自由民主党総務会
出典: フリー百科事典『ウィキペディア(Wikipedia)』
自由民主党 総務会(じゆうみんしゅとう そうむかい)は、自由民主党において党大会・両院議員総会に次ぐ党の意思決定機関であり、常設機関としては党内最高意思決定機関である。議長は総務会長が務める。
目次 |
[編集] 概説
総務会は31名の総務をもって構成され、党の運営及び国会活動に関する重要事項を審議決定する。幹事長を始めとする党内人事の指名に関する承認権限も持っているが、総裁や幹事長の指名を追認する事例が殆どである。また、総務会が党の役員会に決定を一任する事例もある。政府が国会に提出する政府案は閣議決定前に総務会で事前承認されることが原則となっている。総務会で可決された案には「党議拘束がかからない」とする旨の文言がある場合を除いて、党議拘束がかかる慣例となっている。また、党則では総務会は多数決が明示されているものの、党内に亀裂を残さないために全会一致を原則とすることが慣例化されており、議題に反対する総務がいても反対意見を述べた上で退席し、形式的に全会一致としていた。総務会決議による党議拘束を解除するには、党則によると党大会もしくは両院議員総会における議決が必要であるが、過去に例はない。
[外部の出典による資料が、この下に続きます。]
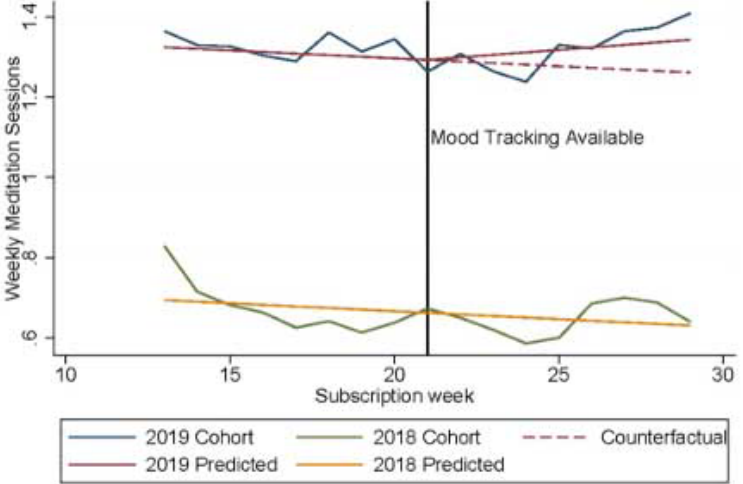
Figure 1. Average weekly meditation sessions for the 2018 and 2019 cohorts along with the estimated trend before and after the introduction of the mood check-in feature in October 2019.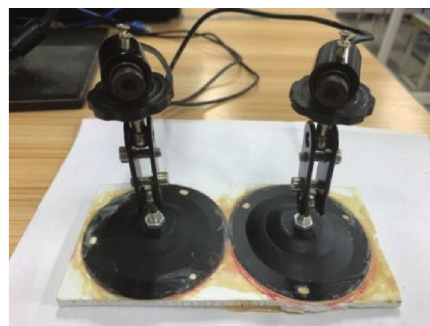
Figure 4: Laser transmitter in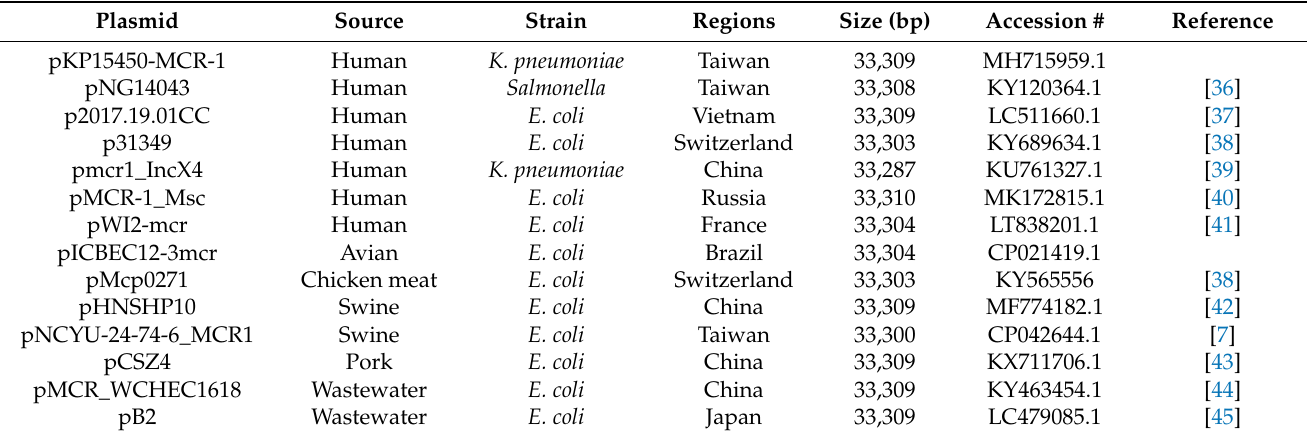
Table 4. Examples of pEC1279-like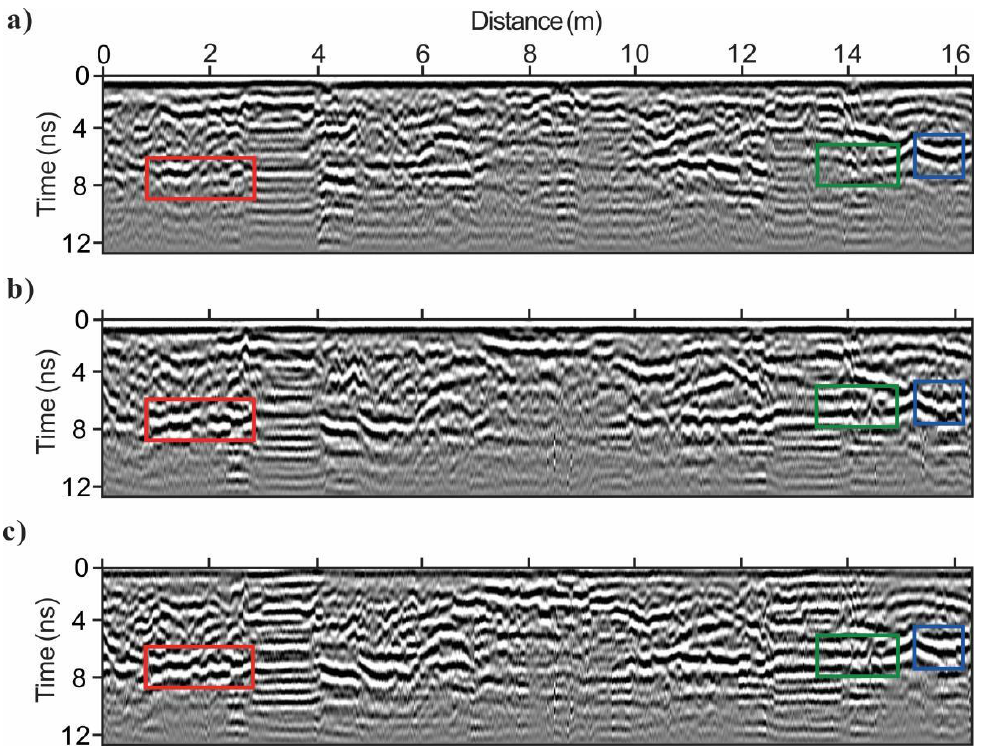
Figure 7. Inline profile of the time-lapse 3D GPR data on ( a ) 22 Jul., and ( b ) 30 Jul., ( c ) differenced profile.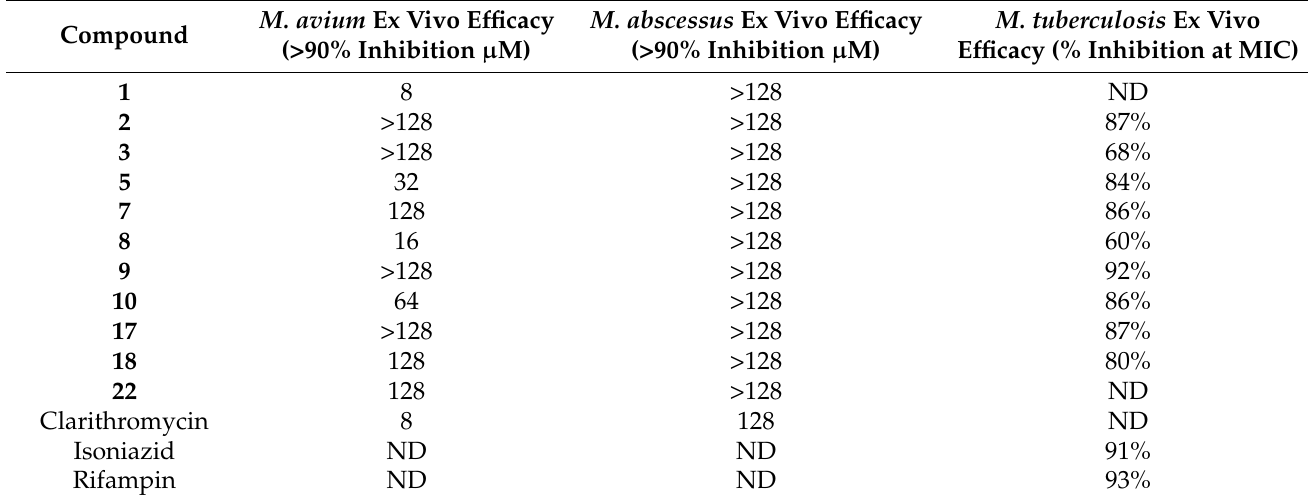
Table 5. Ex vivo results for the tested compounds. The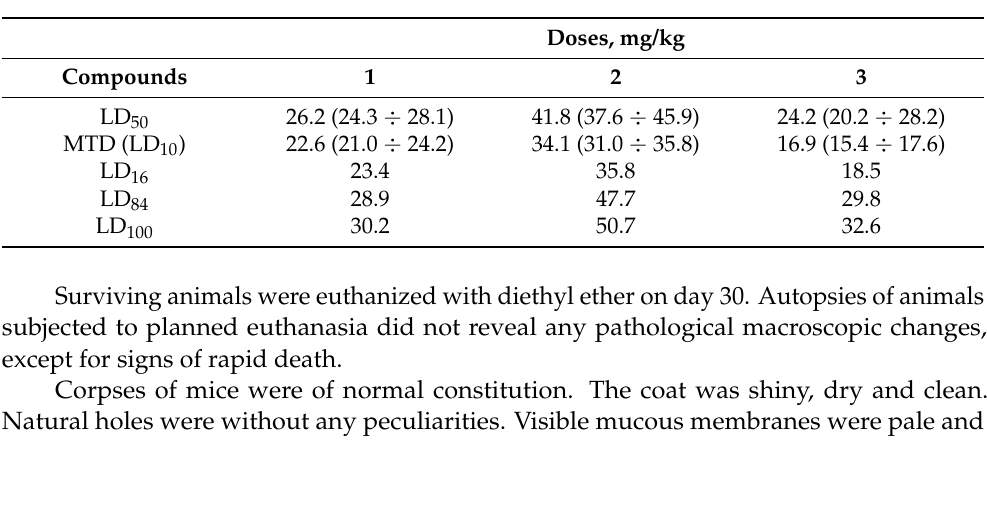
Table 2. Doses that characterize the toxicity of various compounds based on indolylmethylium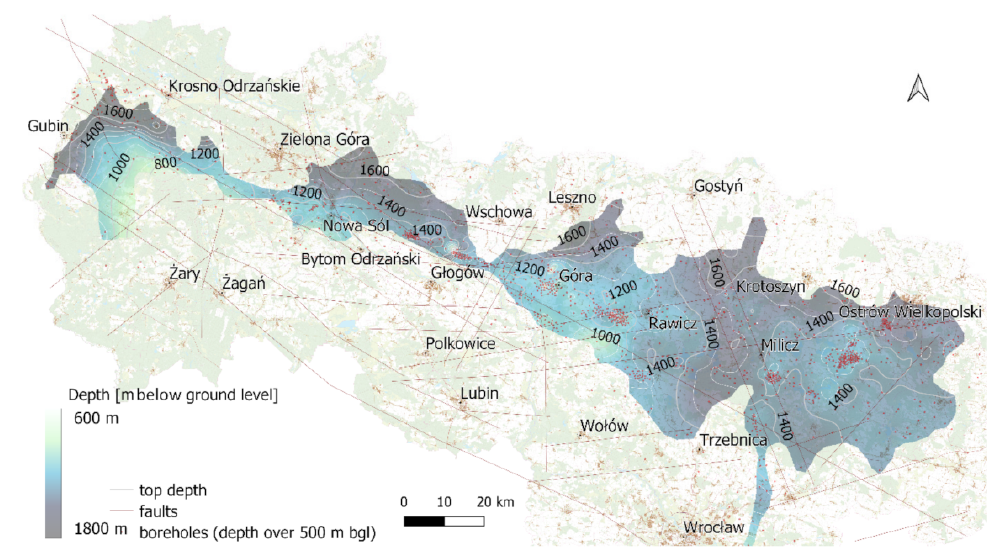
Figure A4. The top depth map of the oldest rock salt (Na1) layer to a depth of 1800 m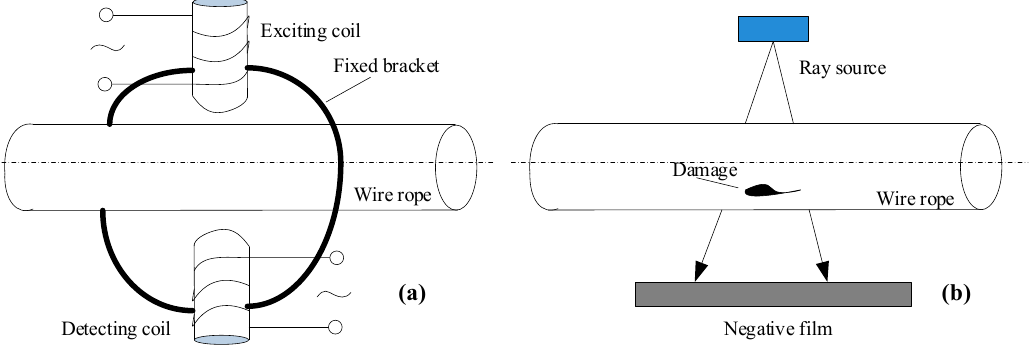
Figure 6. The other detection method principles. ( a ) Eddy current method [74]; ( b ) ray method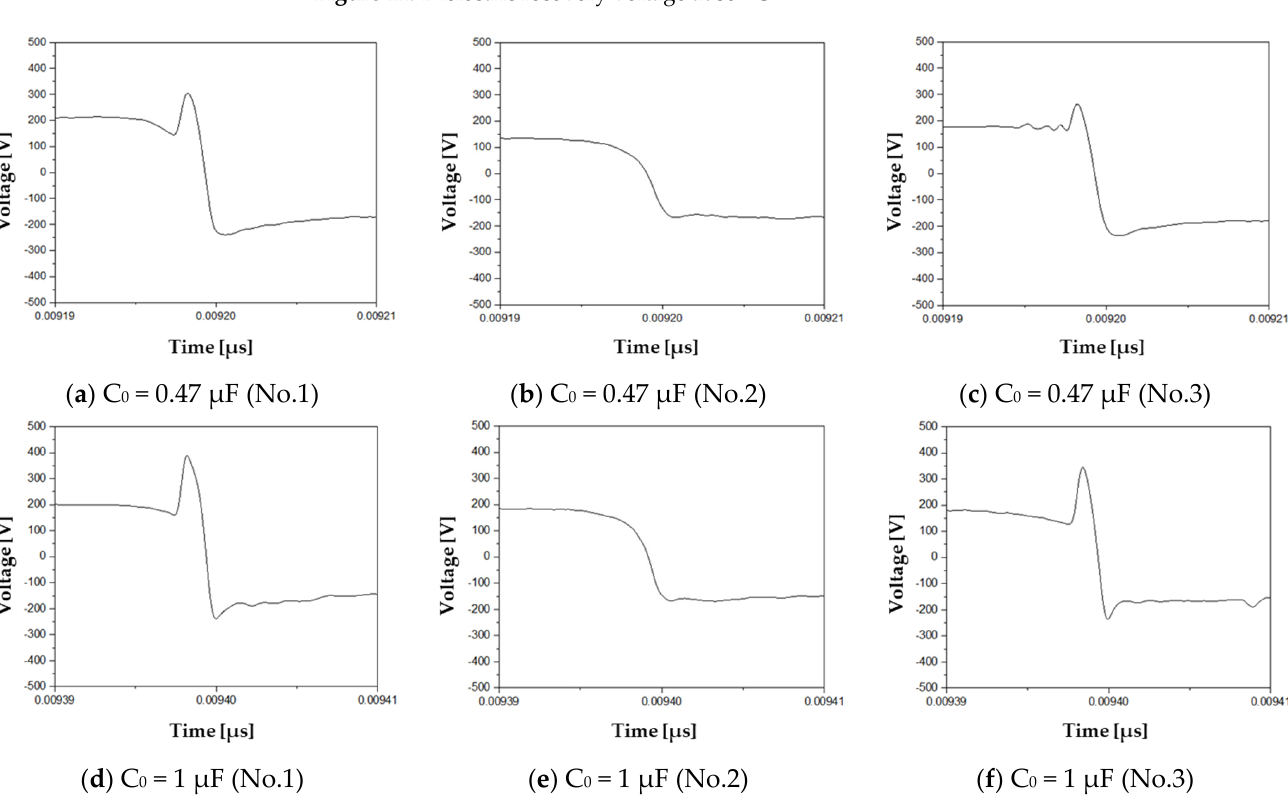
Figure 11. Dielectric recovery voltage at 35 °C.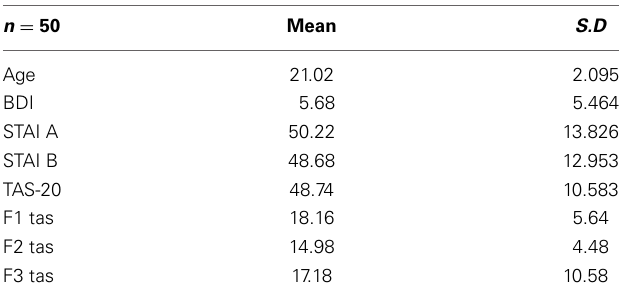
Table 1 | Means and standard deviations (in parentheses) for the whole sample ( n = 50) for age, BDI and STAI and TAS-20 psychological tests.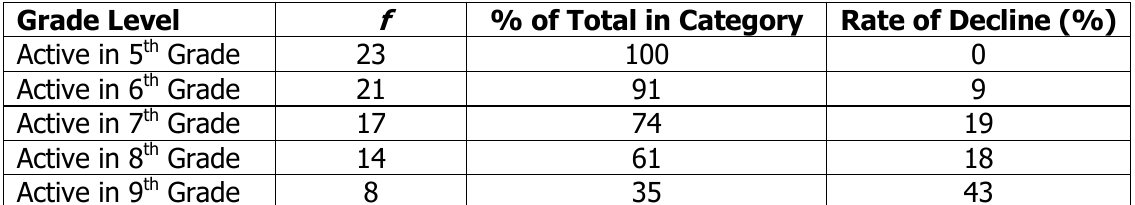
4-H Club Participation by Grade Level (N =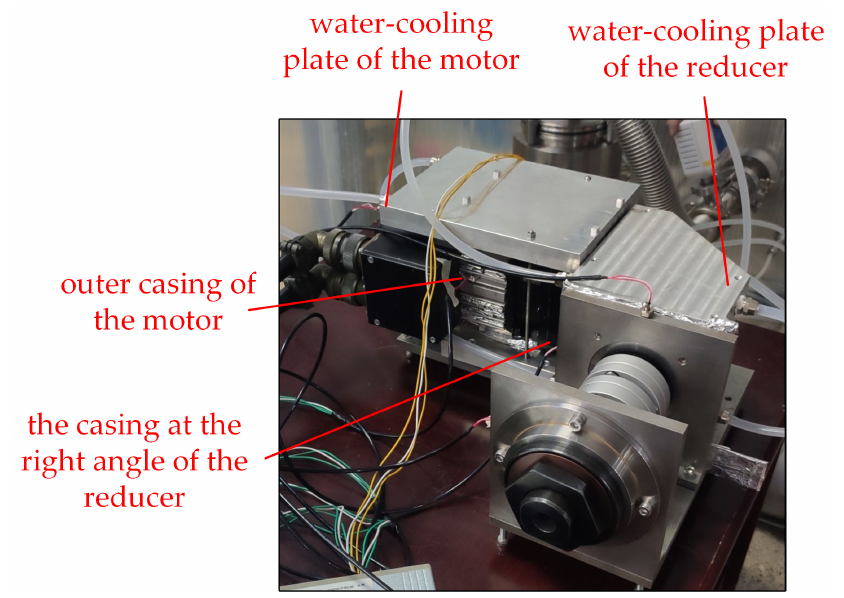
Figure 8. Sensor placement position of the test platform.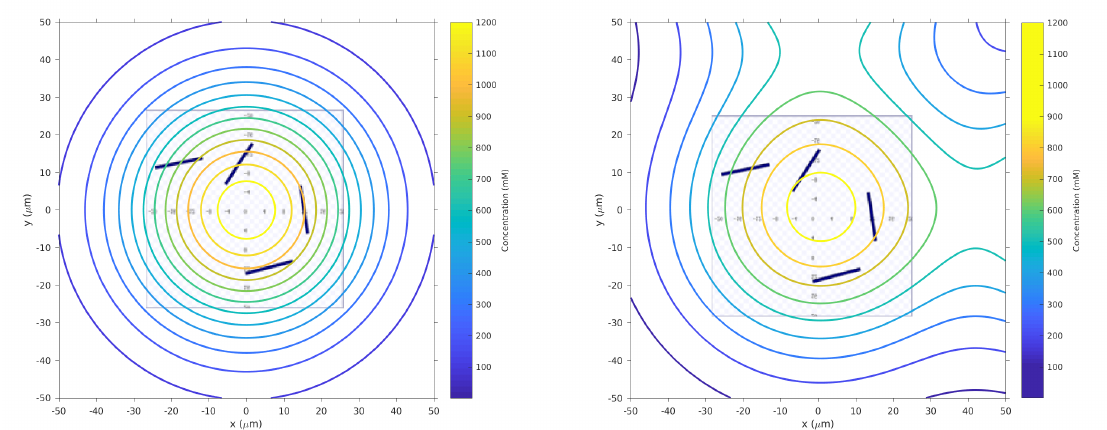
Figure 5. Obstacles shown as black rectangles are overlaid with the contour plots of the concentration in Figure 3. Note that this is a zoomed-in view of the domain to clearly show the obstacle locations.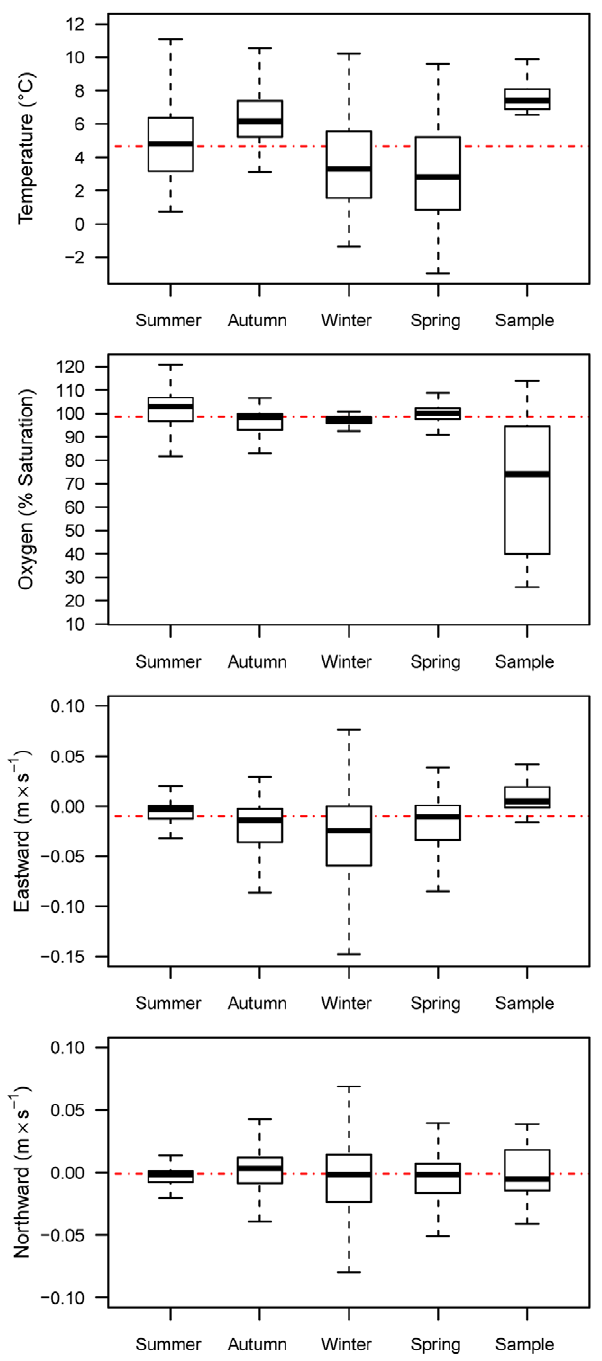
Figure 3. Boxplots of seasonally varying background and observed covariates. Median (closed bar), 1 st and 3 rd quartile (rectangle) and range (whisker) for background samples by season (first four boxplots), and for presence samples (last boxplot on the right). The red dashed line in each panel represents the overall median.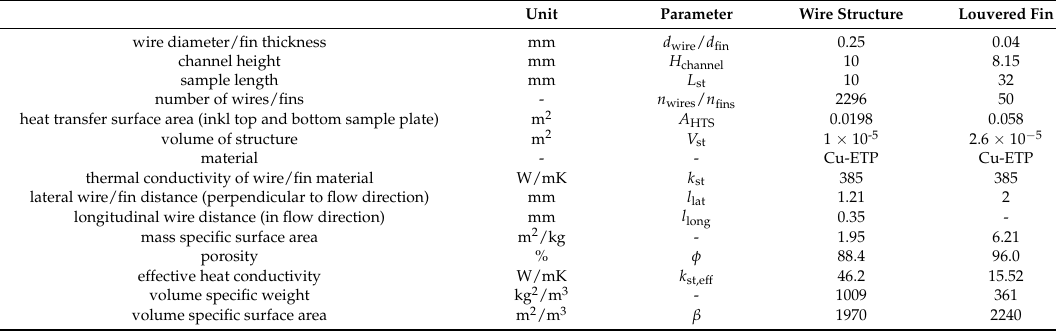
Table 2. Morphological parameters for the test samples.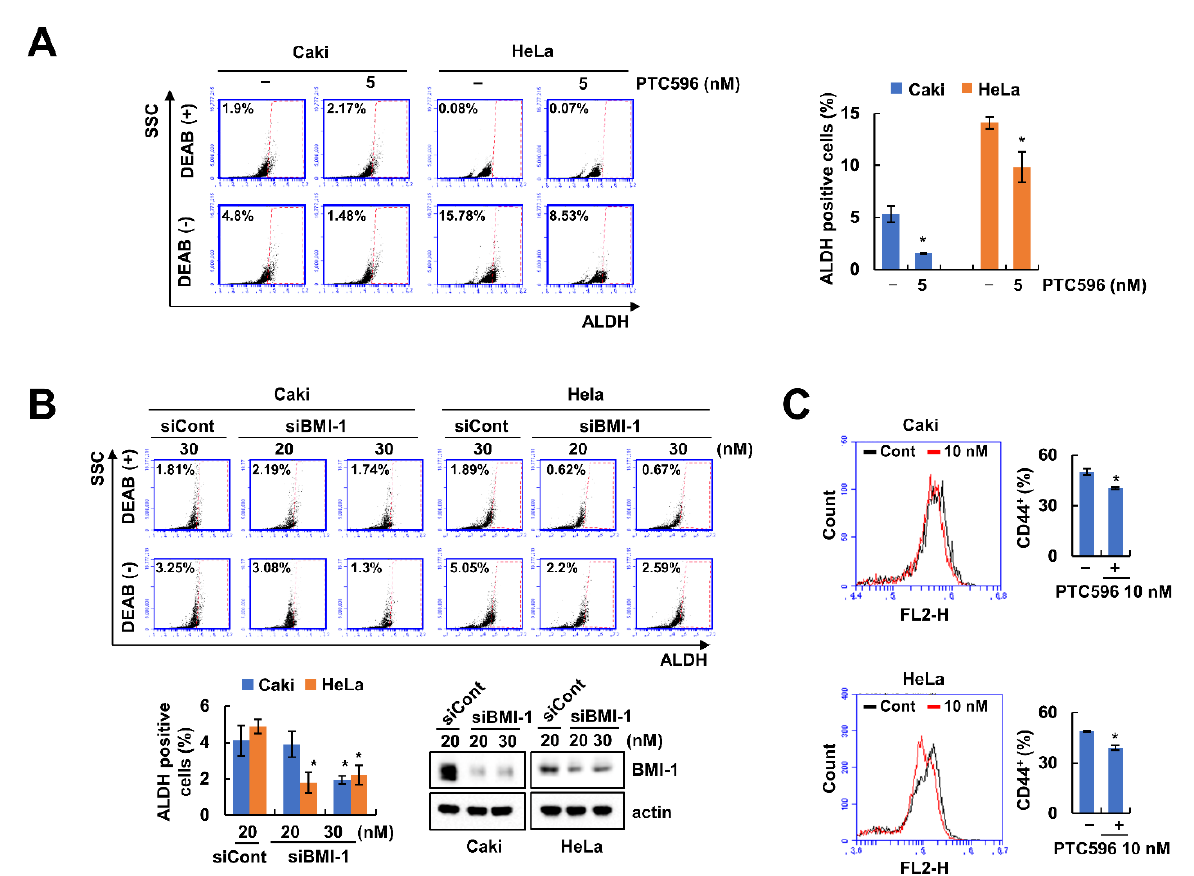
Figure 1. Inhibition of BMI-1 decreases the cancer cell stem-like cell population: ( A ) Caki and HeLa cells were treated with BMI-1 inhibitor PTC596 (5 nM) for 12 h; ( B ) Caki and HeLa cells were transfected with Control (Cont) or BMI-1 siRNA for 24 h. The population of stem-like cells was detected by flow cytometry and the protein expression was quantified by Western blotting ( B ); ( C ): The CD44 cancer stem cell marker was analyzed by flow cytometry in PTC596-treated Caki and HeLa cells. * p < 0.05 compared to the control.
小泉純一郎が総裁に就任してからは、総務会による事前審査なしでの政府案提出や多数決による採決が行われるようになってきている。
[編集] 総務
総務は次のように選出される。
- 党所属の衆議院議員の公選による者 14名
- 党所属の参議院議員の公選による者 6名
- 総裁の指名による者 11名
[編集] 総務会構成員(2007年9月時点)
- 会長 二階俊博(二階派)
- 会長代理 杉浦正健(町村派)
- 副会長 萩山教嚴、井上喜一、稲葉大和、臼井日出男、実川幸夫、森英介
- 総務 伊藤公介、稲田朋美、今津寛、小野晋也、太田誠一、加藤紘一、久間章生、高市早苗、竹下亘、津島雄二、中山太郎、浜田靖一、堀内光雄、三ツ矢憲生、森山眞弓、加治屋義人、河合常則、北川イッセイ、田中直紀、中村博彦、山本一太
[編集] 総務会長
総務会長は総務会の議長を担当する。幹事長、政調会長、選対委員長と合わせて党四役(旧党三役)と呼ばれる。党の総合戦略調整機関である役員会に参加できる。
任期は1年であり、任期途中で辞職した場合は新任者の任期は前任者の残任期間までである。総裁が新たに選任された場合は在任期間に関わらず、総務会長の任期は終了となる。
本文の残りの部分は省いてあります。